Pros: light romance, interesting use of zombies
Cons: tries to be all genres, slow paced
For Parents: some violence
Nora Dearly is kidnapped the day after she arrives home from school for the holidays and learns that her deceased father was killed by a plague that reanimates the dead, leaving some of them able to think and act like living humans. She slowly falls in love with one of the soldiers who brought her to the military camp in order to protect her from those who would do her harm.
This book tries to be several genres, not really excelling at any of them. It takes place in 2195 and uses some advanced technology (like tablets for writing, email and watching TV), but not much else. I was often at a loss as to what tech was supposed to be advanced and what was lost and not recovered after the war. The world has greatly changed due to global warming and a nuclear war, making it somewhat post-apocalyptic. But again, society has rebuilt enough that it didn't have a post-apocalyptic feel to it. The Americans who pushed out the Central and South Americans and formed New Victoria, live an idealized Victorian lifestyle, with high morals and a strict social hierarchy. Their enemies, the 'Punks' have steam powered derigibals, making it steampunk. But it was a bit confusing which, if any, side the author was praising. At times she showed the follies of the New Victorians, at others they were definitely more civilized than the punks. Then there are the zombies and the plague that created them, making it horror, and a popular horror trope at that. While there were two types of zombies - those that reanimated with memories and those that came back as ravening monsters - the zombies were only really scary at the end of the book when the plague spread. Finally, let's not forget the romantic plot line between Nora and Bram. This developed slowly, and naturally, but the complications of dating a zombie were never properly faced (nor was Bram's impending expiry date).
I found the pacing slow and while the ideas were interesting, enjoyed the action surrounding Pamela's storyline more than the romance and revelations surrounding Nora.
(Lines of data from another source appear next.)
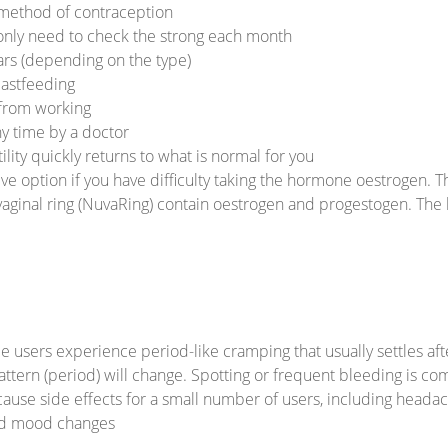
 method of contraception
 only need to check the strong each month
ears (depending on the type)
eastfeeding
 from working
ny time by a doctor
ity quickly returns to what is normal for you
ive option if you have difficulty taking the hormone oestrogen. Th
 vaginal ring (NuvaRing) contain oestrogen and progestogen. The
e users experience period-like cramping that usually settles aft
attern (period) will change. Spotting or frequent bleeding is co
use side effects for a small number of users, including headach
and mood changes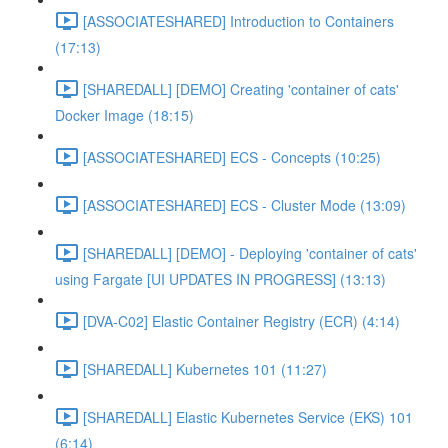
[ASSOCIATESHARED] Introduction to Containers
(17:13)
[SHAREDALL] [DEMO] Creating 'container of cats'
Docker Image (18:15)
[ASSOCIATESHARED] ECS - Concepts (10:25)
[ASSOCIATESHARED] ECS - Cluster Mode (13:09)
[SHAREDALL] [DEMO] - Deploying 'container of cats'
using Fargate [UI UPDATES IN PROGRESS] (13:13)
[DVA-C02] Elastic Container Registry (ECR) (4:14)
[SHAREDALL] Kubernetes 101 (11:27)
[SHAREDALL] Elastic Kubernetes Service (EKS) 101
(6:14)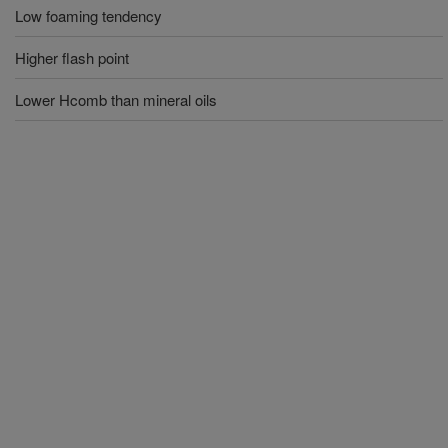
Low foaming tendency
Higher flash point
Lower Hcomb than mineral oils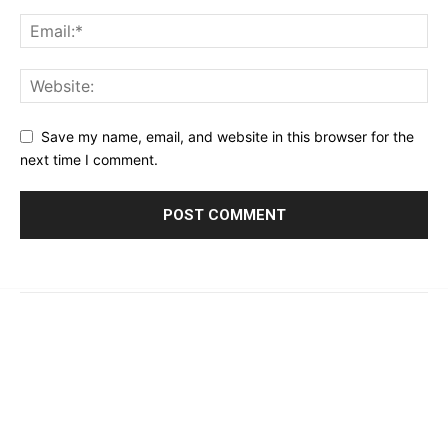
Save my name, email, and website in this browser for the
next time I comment.
© 2023 - 2026 | Prime 24 Seven. All Rights Reserved.
About Us
Editorial Guidelines & Standards
Meet Our Team
Contact Us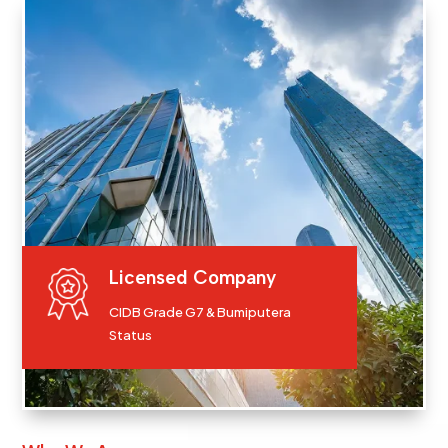
Licensed Company
CIDB Grade G7 & Bumiputera
Status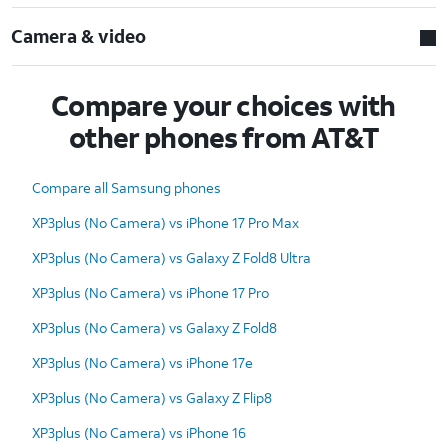
Camera & video
Compare your choices with
other phones from AT&T
Compare all Samsung phones
XP3plus (No Camera) vs iPhone 17 Pro Max
XP3plus (No Camera) vs Galaxy Z Fold8 Ultra
XP3plus (No Camera) vs iPhone 17 Pro
XP3plus (No Camera) vs Galaxy Z Fold8
XP3plus (No Camera) vs iPhone 17e
XP3plus (No Camera) vs Galaxy Z Flip8
XP3plus (No Camera) vs iPhone 16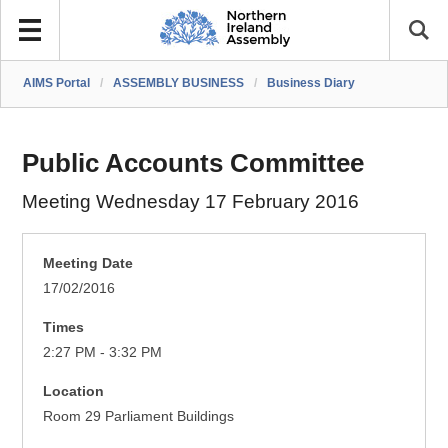
AIMS Portal
/
ASSEMBLY BUSINESS
/
Business Diary
Public Accounts Committee
Meeting Wednesday 17 February 2016
Meeting Date
17/02/2016
Times
2:27 PM - 3:32 PM
Location
Room 29 Parliament Buildings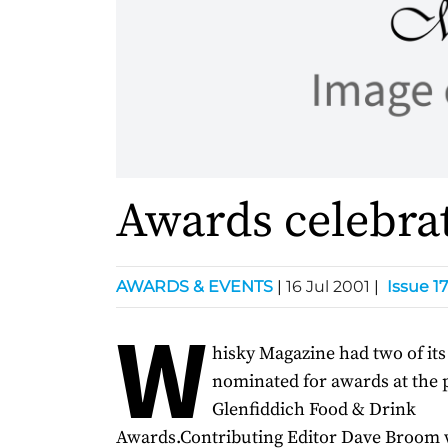
Awards celebra
AWARDS & EVENTS
|
16 Jul 2001
|
Issue 17
W
hisky Magazine had two of its
nominated for awards at the 
Glenfiddich Food & Drink
Awards.Contributing Editor Dave Broom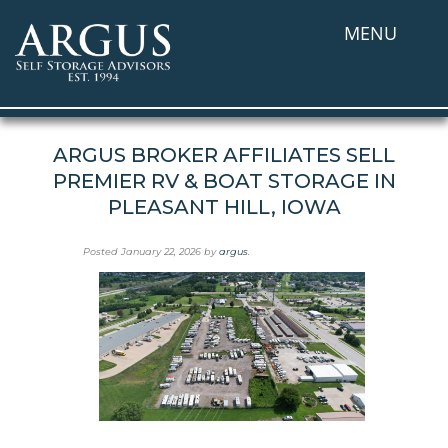
MENU
ARGUS BROKER AFFILIATES SELL
PREMIER RV & BOAT STORAGE IN
PLEASANT HILL, IOWA
Posted
January 22, 2026
by
argus
.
I also found myself confused by the constantly changing viewpoint for the first person narrative. The author made it clear who was speaking, but I fell into the habit of assuming it was Nora's POV and had to constantly correct myself. Captain Wolfe's POV scenes seemed superfluous, and while I understood wanting to show both Bram and Nora's thoughts via POV, there were times when the POV changed when it didn't seem necessary.
I know teen books need to get the adults out of the way in order to give the teen protagonists a chance to shine, but that doesn't mean all the adults need to be morons. Nora's aunt is a real piece of work, and Pamela's parents are surprisingly clueless and made to look evil in some ways, even though they're honestly trying to do what's best for their daughter.
I can understand why this is popular, but wouldn't recommend it as a first foray into YA lit.
There seemed to be a bizarre anti-live male sentiment running through the book. Captain Wolfe, Isambard, Doctor Elpinoy, Averne and Michael Allister all started out as, or became, cretinous characters. Isambard only becomes a better 'man' once he dies and is reborn as a zombie. The dead men on the other hand, Dr. Dearly, Bram, Tom, Renfield, etc. are all likable, if not perfect characters.